Vivo e senti na pele uma realidade que desconhecia.

Eu quis fazer a experiência.

Podia ter feito a intervenção num hospital privado. Não quis. Foi uma opção!

Agradeço, contudo, ao Bom Deus ter estado sempre comigo.


Nota 1 Comecei a escrever o post ontem e só o consegui acabar hoje. Ainda me canso.

Nota 2 O meu marido foi hoje, novamente, ao IPO e, como as coisas não estão a correr bem, vai iniciar um tratamento mais agressivo, talvez vá servir de cobaia e voluntariar-se para enveredar por um que já está no terceiro ano de teste.

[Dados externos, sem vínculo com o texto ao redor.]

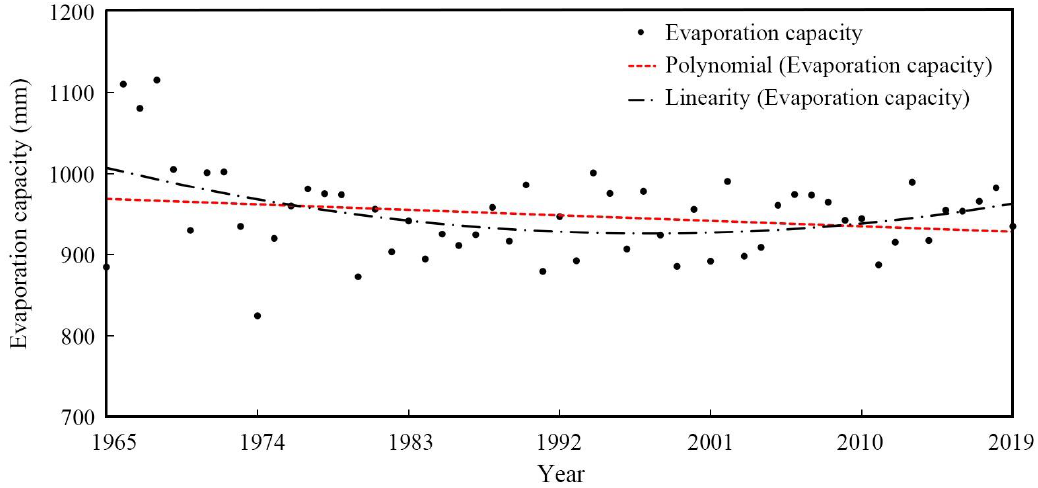
Figure 5. Annual evaporation simulation.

A decisão é dele, nós apoiamos. no entanto vai aconselhar-se com o médico que diagnosticou o cancro.


4 comentários:

Anónimo disse...

Querida amiga, li com toda a atenção e muito silêncio e ternura todo o relato da partilha dessas vivências,nem sempre fáceis.
Realmente a vida é uma aventura... e a MC uma bem-aventurada.Nem pensar caír em pieguices. Que o nosso Bom Deus permita uma Vida mais doce e cheia de Esperança.
Um beijinho.Óptima recuperação.
MF.

Anónimo disse...

Olá amiga Andante, neste momento deixo te um grande beijinho. Espero que tudo corra bem. Sei que és forte e tenho a certeza que unida ao Bom Deus vais superando cada momento da vida. Estamos unidos no mesmo Espírito.

João Jordão

Anónimo disse...

Que aventura!!!! Cansada mas maqis rica!bem mais rica........
Coragem amiga e conta comigo.Tu sabes que estou aqui! Estou aqui!
Um abraço muito grande da maria Correia

Andante disse...

Olá amigas e amigo.
Agradeço as palavras de carinho que não vos cansais de me manifestar.
Gosto muito de vós.
Não é preciso dizê-lo, pois não?

Como dizia Saint Éxupéry "O essencial é invisível para os olhos..."

Ainda bem que te manifestaste João.
Tive a sensação que estavas cansado dos e das amigas.